Buyer’s look forward to closing escrow (COE), because they have been told that after escrow closes they will receive the keys to their new home. Signing documents regarding the purchase of a home can be a little overwhelming for some and for others a white and black blur. For many clients simply signing their legal name after years and years of signing their “preferred” name is enough of a challenge, let alone reading and understanding all that they sign. With that in mind, I wanted to take a moment to explain some of the documents involved in the purchase of real estate.
The Escrow Officer’s Role.
Simply put, this is a third party that insures that the contractual obligations of the buyer and seller are documented as satisfied. They provide a neutral environment to sign documents and insure that the monies are dispersed according to the contractual directions. Many times, escrow agents are employees of a title company. In Santa Clara County, commonly the seller or listing agent chooses the escrow and/or title company that will be used for the transaction. However, it is actually the right of the buyer to designate. If you have a preference, please make sure you discuss it with your agent at the time you create the purchase contract.

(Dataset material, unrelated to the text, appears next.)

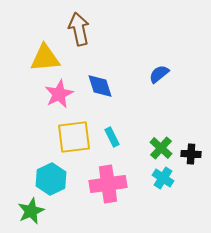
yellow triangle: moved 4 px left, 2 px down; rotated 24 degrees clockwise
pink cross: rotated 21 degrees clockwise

The difference between a mortgage and a deed of trust.
In California, the deed of trust is utilized as a security device for real property. It is held by a third party (many times a title company- called the trustee) and has two simple functions. The first responsibility of the trustee in regards to the deed of trust is the reconveyance of the deed (ownership) from the trustee to the borrower once the note is paid off. The second job of the trustee is in regards to the foreclosure process if the borrower fails to pay. In essence, the trustee insures the contractual agreements between the beneficiary (lender) and the trustor (the borrower) are satisfied.
The mortgage as the security device.
There is no third party in the set up. There is the lender and there is the borrower. In this situation the borrower is dependent on the lender to transfer title to the borrower once payment is received in full. The lender is dependent on the borrower paying off the debts as prescribed in the note or has the right to begin foreclosure proceedings. So even though we might refer to paying our “mortgage” each month, the more accurate description in California would be loan payment.
With a deed of trust, either the trustee or a hired agency by the trustee, will handle the foreclosure process.
It is the trustee that records the Notice of Default with the county where the property is located. If the borrower does not correct the default through payment, loan modification, or sale, the trustee moves toward foreclosure. This is why the public sale of a foreclosed home is called a trustee sale. This is the attempt of the trustee to retrieve the debt owed the lender. If the property does not sell, the property title (collateral for the loan) is turned over to the lender (beneficiary) and becomes part of the lender’s asset portfolio known as REO or Real Estate Owned. Then the lender will most likely list the home for sale to recover any debt that is possible.
The actual note itself.
This is your promise to pay the lender. This document details the terms of the note. It will indicate the annual percentage rate charged. It will indicate the number of years (period) payments are to be made and will include any changes in the loan interest rate if an adjustable rate mortgage (ARM) is involved. Most likely, an amortization table will be included in this document that outlines for each payment what amount will be applied to the principal (a portion of the actual amount borrowed) and how much will be applied to interest (based on the interest rate applied for that period). It will also indicate how much the borrower will have paid in total at the end of the note. The most scariest number of all!
The CC&Rs (Covenants, Conditions, and Restrictions).
These are the binding “rules” established for the property and it is very important that the home buyer understand these items completely. Do not scan these documents. Read them. Your agent should provide a copy prior to release of contingencies and it is important to take the time necessary to understand the details. Breaking the “rules” can result in fines and/or even reversion of the property back to original owner. Amazing, but true.
The preliminary title report.
Offered by the escrow agent prior to closing. Ask any questions about outstanding liens on the property. Title insurance is purchased by the seller in order to provide good title to the new owner. Title insurance is also purchased by the buyer for the lender to confirm clear title. Here is a great resource on title insurance policies.
Determining how the buyer hold title.
The professionals best to advise a client on how to hold title is an attorney or a tax professional. The escrow officer or the real estate agent will not be able to assist in this decision. There are tax and legal implications to how title is held and therefore this decision must be thought out carefully in consideration of the buyer’s estate. Here is an online resource to explain the different ways in which one can hold title to property in California.
This an overview of the process and depending on the type of property being purchased or the loan you will be utilizing to purchase the home, there can be additional documents that need your review and signature. Make sure that you are comfortable with every document that is presented. It is our job as professionals, to answer any questions you might have. Being informed appropriately for any document requiring signature is the best policy for this most important purchase. Ask your agent about any of these documents ahead of closing to be best prepared.